My parents were the only ones to allow their first grade child to be educated alongside children of a different race.
We don’t like what we don’t understand. In fact, it scares us.
Hmmm…reminds me of a Disney number:
[Mob:] We don’t like What we don’t understand In fact it scares us And this monster is mysterious at least Bring your guns Bring your knives Save your children and your wives We’ll save our village and our lives We’ll kill the Beast! ~ Lyrics from Disney’s Beauty and the Beast: The Mob Song
Bigotry: intolerance toward those who hold different opinions from oneself. [Google]
I vividly recall my first grade year and the wonderful teacher (a beautiful young black woman who had every reason to dislike me and all I represented) who taught me to read quickly and smoothly—because I asked how she did so. She loved me and taught me with as much warmth and affection as she did the children of her own race. I loved her back. Those 25 other children (in my class) were my friends. With utter racial-blindness those kids included me and I learned far more than a first-grade curriculum—I learned race is irrelevant, long before I knew racial prejudice existed.
I am grateful to my parents for suppressing concerns and fears and standing in defiance of the norm (segregated schools).
I thank God social freedoms are significantly improved and vastly more equal since the darkest days of bigotry and oppression in my beloved nation.
The United States is a melting pot of cultures, races, and peoples. Some emigrated for religious freedom. Some emigrants fled intolerable living conditions (famine, pogroms, oppression, etc.). Some sought employment. Some were forced, shackled in iron.
The result: a confluence of languages, creeds, religions, races, and attitudes…and a stark spectrum of wealth. Intolerance drew visible boundaries between Chinatown and whites in every railroad town. The wealthy separated themselves from all others: exclusive property locations, exclusive clubs and exclusive circles.
Toss all these variables in the mix with an often lawless boomtown or mining camp or a city suffering severe growing pains (e.g. San Francisco in the 1850’s). Bigotry sometimes flashed past heated words and escalated to mob violence.
Lynch: to kill (someone), especially by hanging, for an alleged offense with or without a legal trial. [Google]
Many surviving scraps of history paint a picture of alarming non-politically correct reactions to range wars, claim-jumpers, horse thieves, and marauders.
Treatment of Native Americans, African-Americans, and Chinese illustrate abhorrent bigotry by 2016’s standards.
Is it possible to stand in defiance of bigotry, so prevalent in history? Is it possible to make a conscious choice to do better?—to effect an improved tolerance of those whose norm differs from our own?
I submit it is possible—and preferable—to embrace the lessons of the past and allow those realizations to work a change of heart within us.

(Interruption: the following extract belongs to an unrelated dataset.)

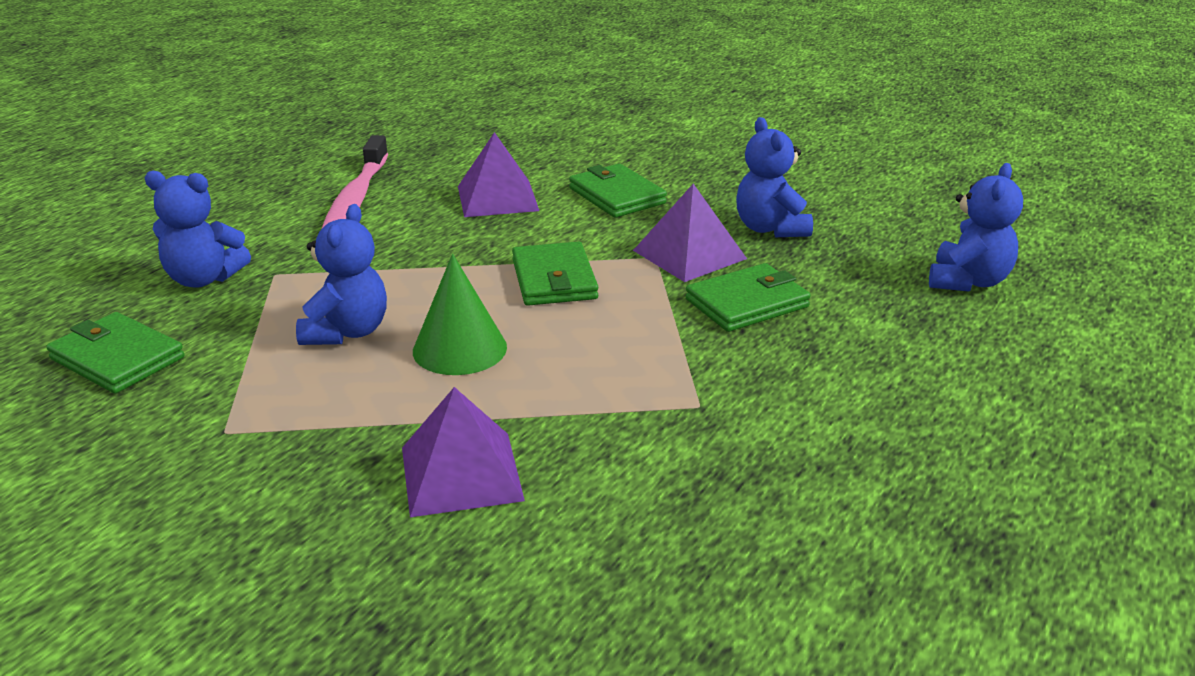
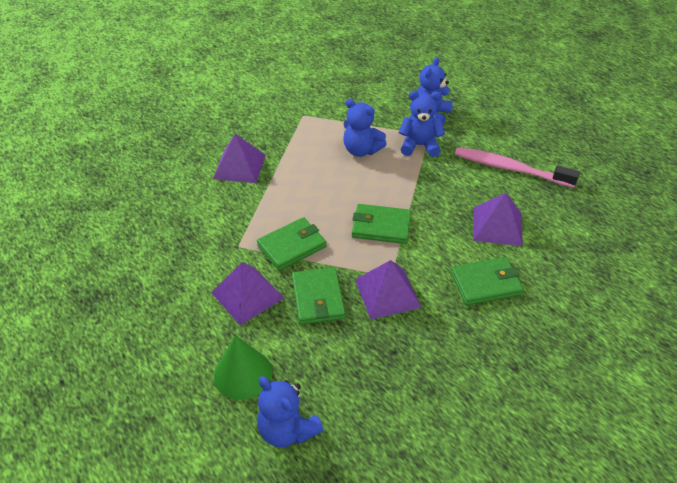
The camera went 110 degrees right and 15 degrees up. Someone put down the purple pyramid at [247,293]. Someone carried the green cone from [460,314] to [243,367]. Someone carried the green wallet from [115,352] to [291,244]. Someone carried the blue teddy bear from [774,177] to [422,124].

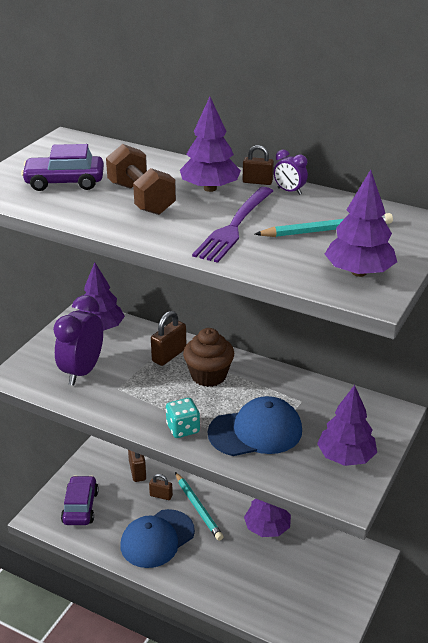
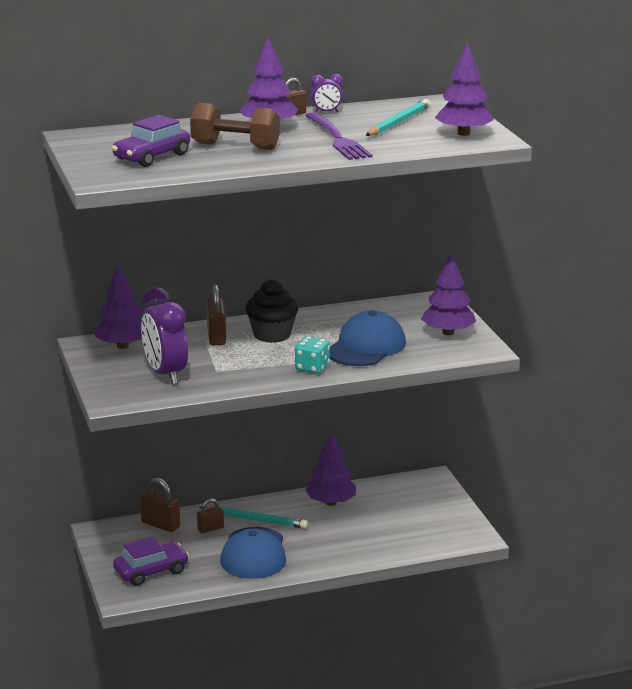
The camera went 45 degrees left and 10 degrees down. Someone rotated the purple car at [80,500] by 105 degrees clockwise. Someone repainted the brown cupcake at [208,357], which became the black cupcake at [272,311].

Abolish fear of differences. Refuse the mob mentality reflected so beautifully in Disney’s The Mob Song as led by pride-filled Gaston.

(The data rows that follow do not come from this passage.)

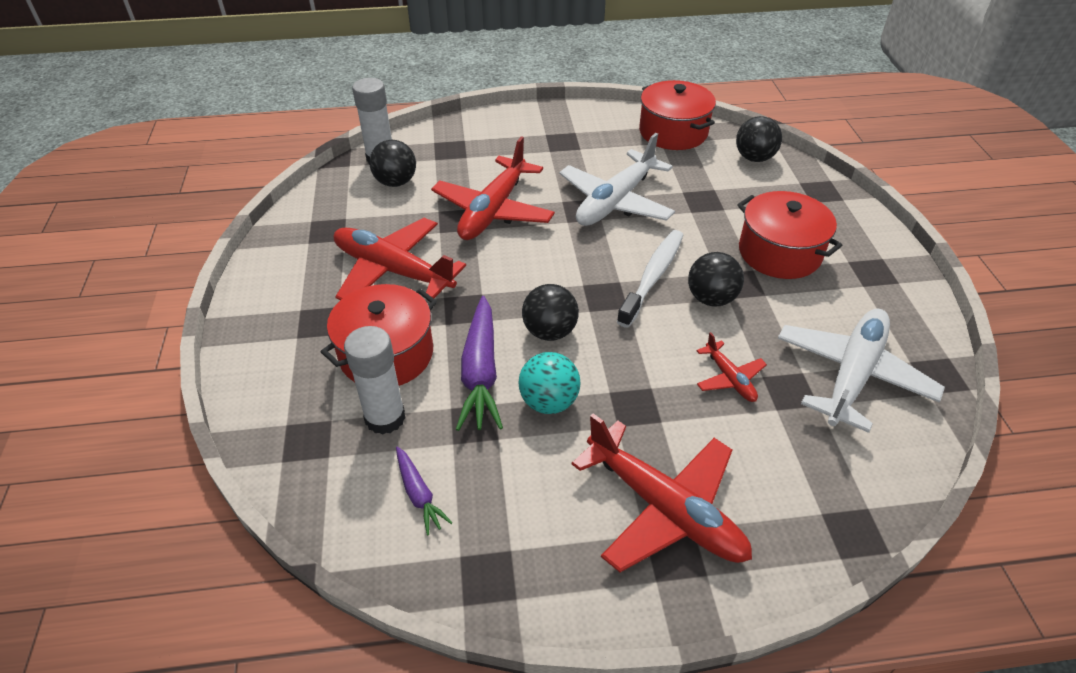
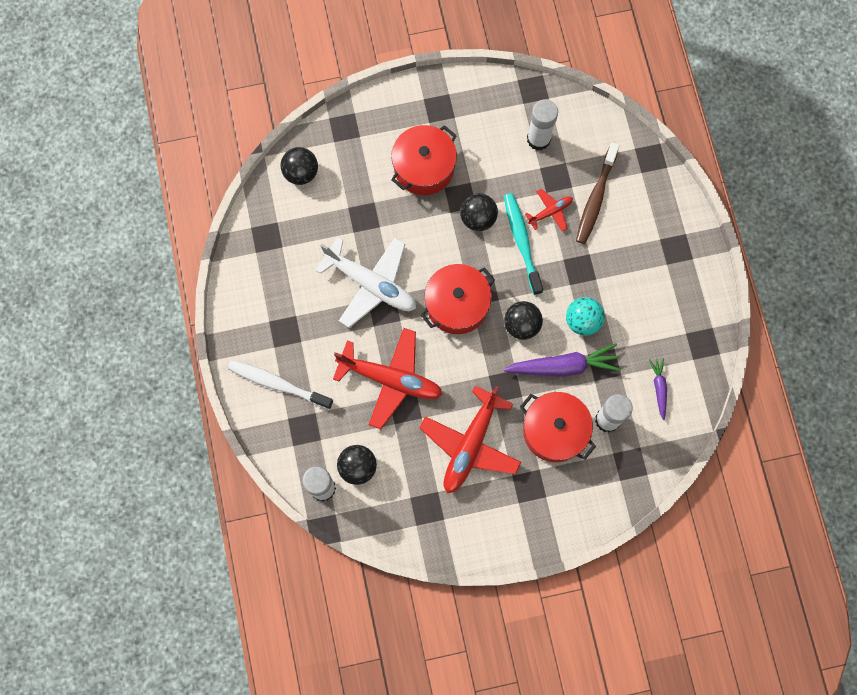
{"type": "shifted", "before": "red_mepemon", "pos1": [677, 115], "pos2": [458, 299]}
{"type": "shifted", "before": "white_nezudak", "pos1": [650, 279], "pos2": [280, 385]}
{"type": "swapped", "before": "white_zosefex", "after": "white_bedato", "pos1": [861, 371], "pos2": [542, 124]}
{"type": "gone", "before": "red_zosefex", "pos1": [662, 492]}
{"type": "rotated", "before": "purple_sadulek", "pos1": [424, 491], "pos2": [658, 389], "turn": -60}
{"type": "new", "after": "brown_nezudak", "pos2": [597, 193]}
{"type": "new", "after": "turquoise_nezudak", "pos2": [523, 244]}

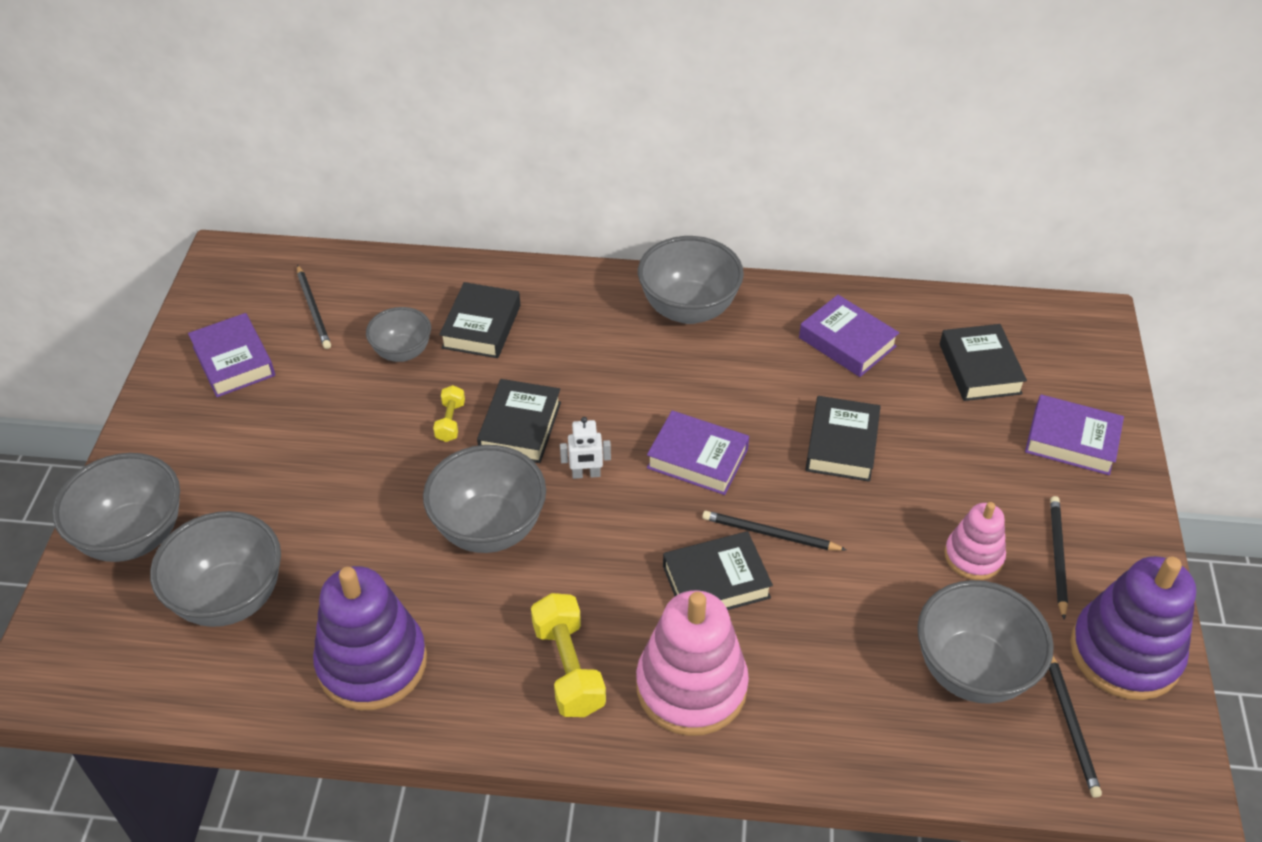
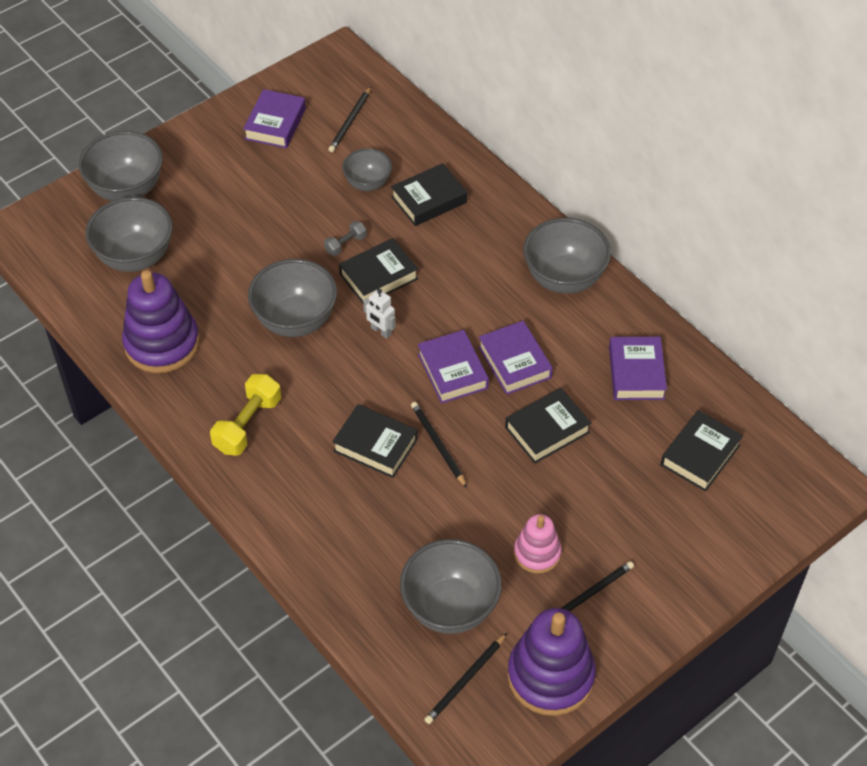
{"type": "repainted", "before": "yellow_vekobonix", "after": "grey_vekobonix", "pos1": [449, 413], "pos2": [345, 238]}
{"type": "shifted", "before": "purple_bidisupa", "pos1": [1074, 434], "pos2": [515, 358]}
{"type": "gone", "before": "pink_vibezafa", "pos1": [692, 663]}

2 Timothy 1:7, King James Version: 7 For God hath not given us the spirit of fear; but of power, and of love, and of a sound mind.
Let us defy bigotry, discrimination, racism, bias, sexism, and injustice. Let us increase understanding and tolerance. Let us acknowledge and celebrate differences in culture, race, creed, religion, ideas and opinions. Let us include rather than exclude. Let us find common ground with our neighbors, coworkers, and associates. As members of the human family, we have much in common. Let us talk less and listen more until we truly hear and understand.
John 14:27, King James Version: 27 Peace I leave with you, my peace I give unto you: not as the world giveth, give I unto you. Let not your heart be troubled, neither let it be afraid.